Strong growth of chemical companies in the Middle East
"Middle East-based companies have made the most of their natural resources and transformed their business from a supply of raw material to heavyweight, global petrochemicals production. Our research shows that 53 plants could come onstream by 2012 which, if taken together with investment in Asia, could lead to European players being marginalized on the global market", says Willems. The Middle Eastern chemical industry grew at 9 percent per year during the decade from 1997 to 2007. We forecast that the region will grow at an average 9.5 percent per year until 2020; more than twice the global average.
Declining innovation in Europe
The chemical industry is the third biggest industrial sector in the EU and yet innovation levels have been falling due to high levels of regulation and difficulties in attracting a sufficient skills base to the industry. The European market is also highly fragmented and ripe for consolidation. While the credit crisis has impacted M&A levels in all industries, KPMG research shows that this could act as a catalyst to drive further market consolidation as well-capitalized trade buyers take advantage of the lack of competition from financial investors such as private equity houses.

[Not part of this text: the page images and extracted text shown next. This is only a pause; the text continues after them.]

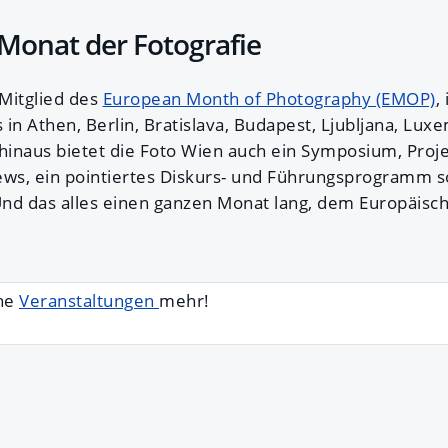
Monat der Fotografie
 Mitglied des
European Month of Photography (EMOP)
,
s in Athen, Berlin, Bratislava, Budapest, Ljubljana, Lu
 hinaus bietet die Foto Wien auch ein Symposium, Proje
ews, ein pointiertes Diskurs- und Führungsprogramm so
nd das alles einen ganzen Monat lang, dem Europäisc
ine
Veranstaltungen
mehr!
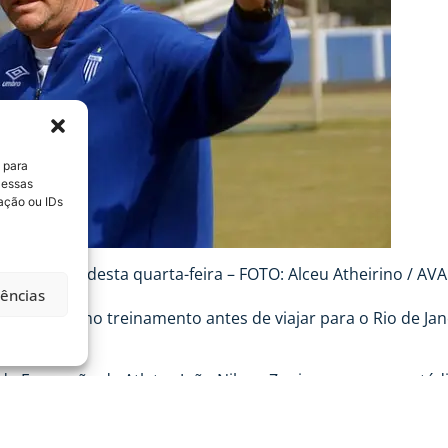
 para
 essas
ação ou IDs
 na tarde desta quarta-feira – FOTO: Alceu Atheirino / AVAÍ
rências
a (17), o último treinamento antes de viajar para o Rio de J
de Formação de Atletas João Nilson Zunino, anexo ao estád
fase, será às 21h15 desta quinta-feira (18), no estádio Los 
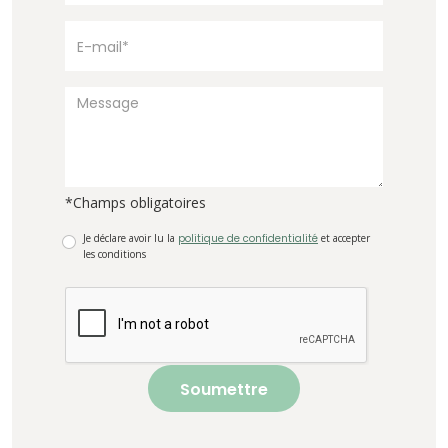
*Champs obligatoires
Je déclare avoir lu la
politique de confidentialité
et accepter
les conditions
Soumettre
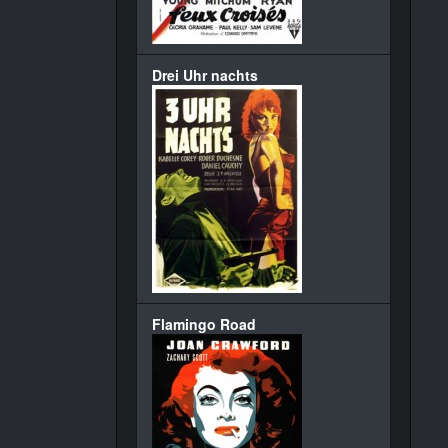
Drei Uhr nachts
Flamingo Road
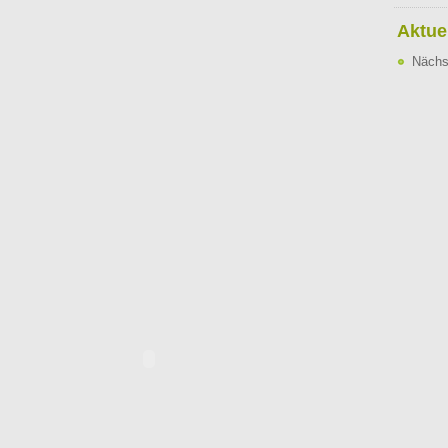
Aktue
Nächs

There are self-help steps that European companies can take to bolster their position in the short-term, such as offshoring, but the challenge to the market is to make the most of an historic upper hand in innovation and team up with Middle Eastern companies to access their resource advantages.
Intensify international collaboration
While M&A may be a difficult path to follow, a more readily accessible partnership is possible through joint ventures. Middle Eastern and Western companies have announced collaborations which provide expertise, access to technology and process innovation without the increased complexity that a takeover could potentially bring. "Selecting appropriate partners in the region, establishing symbiotic relationships and effectively managing the resulting joint ventures will be the key to reaping the rewards now offered by Middle Eastern engagement, "says Willems.